Problem requirements: Please write out only the lines running from the one with "###### RS9: 0.00" through the last line of the listing, each exactly as given.

+===+

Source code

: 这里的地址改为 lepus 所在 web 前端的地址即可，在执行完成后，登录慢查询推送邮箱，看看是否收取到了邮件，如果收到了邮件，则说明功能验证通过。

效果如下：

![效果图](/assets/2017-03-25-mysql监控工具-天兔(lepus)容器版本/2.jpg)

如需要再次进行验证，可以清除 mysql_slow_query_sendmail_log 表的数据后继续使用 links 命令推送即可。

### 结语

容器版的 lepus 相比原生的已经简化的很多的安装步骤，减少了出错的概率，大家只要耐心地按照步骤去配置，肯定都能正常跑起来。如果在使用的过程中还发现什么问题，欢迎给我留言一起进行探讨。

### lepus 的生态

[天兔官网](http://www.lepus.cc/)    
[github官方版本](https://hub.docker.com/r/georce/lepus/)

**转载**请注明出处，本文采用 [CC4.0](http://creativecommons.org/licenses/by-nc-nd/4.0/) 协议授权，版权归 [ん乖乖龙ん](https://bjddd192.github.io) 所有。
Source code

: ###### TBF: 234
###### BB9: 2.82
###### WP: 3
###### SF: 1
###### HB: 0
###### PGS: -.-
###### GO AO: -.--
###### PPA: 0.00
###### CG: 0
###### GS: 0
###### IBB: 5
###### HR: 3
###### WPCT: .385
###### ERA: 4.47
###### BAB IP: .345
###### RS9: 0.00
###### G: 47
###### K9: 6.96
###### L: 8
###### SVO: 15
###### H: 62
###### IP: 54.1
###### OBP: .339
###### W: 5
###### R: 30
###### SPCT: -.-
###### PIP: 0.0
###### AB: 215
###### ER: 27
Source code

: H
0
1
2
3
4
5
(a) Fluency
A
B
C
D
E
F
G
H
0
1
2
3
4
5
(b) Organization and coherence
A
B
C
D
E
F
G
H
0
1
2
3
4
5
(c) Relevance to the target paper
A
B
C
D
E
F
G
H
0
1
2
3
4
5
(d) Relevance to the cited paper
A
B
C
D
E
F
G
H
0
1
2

+===+

Task response:
###### RS9: 0.00
###### G: 47
###### K9: 6.96
###### L: 8
###### SVO: 15
###### H: 62
###### IP: 54.1
###### OBP: .339
###### W: 5
###### R: 30
###### SPCT: -.-
###### PIP: 0.0
###### AB: 215
###### ER: 27
Source code

: H
0
1
2
3
4
5
(a) Fluency
A
B
C
D
E
F
G
H
0
1
2
3
4
5
(b) Organization and coherence
A
B
C
D
E
F
G
H
0
1
2
3
4
5
(c) Relevance to the target paper
A
B
C
D
E
F
G
H
0
1
2
3
4
5
(d) Relevance to the cited paper
A
B
C
D
E
F
G
H
0
1
2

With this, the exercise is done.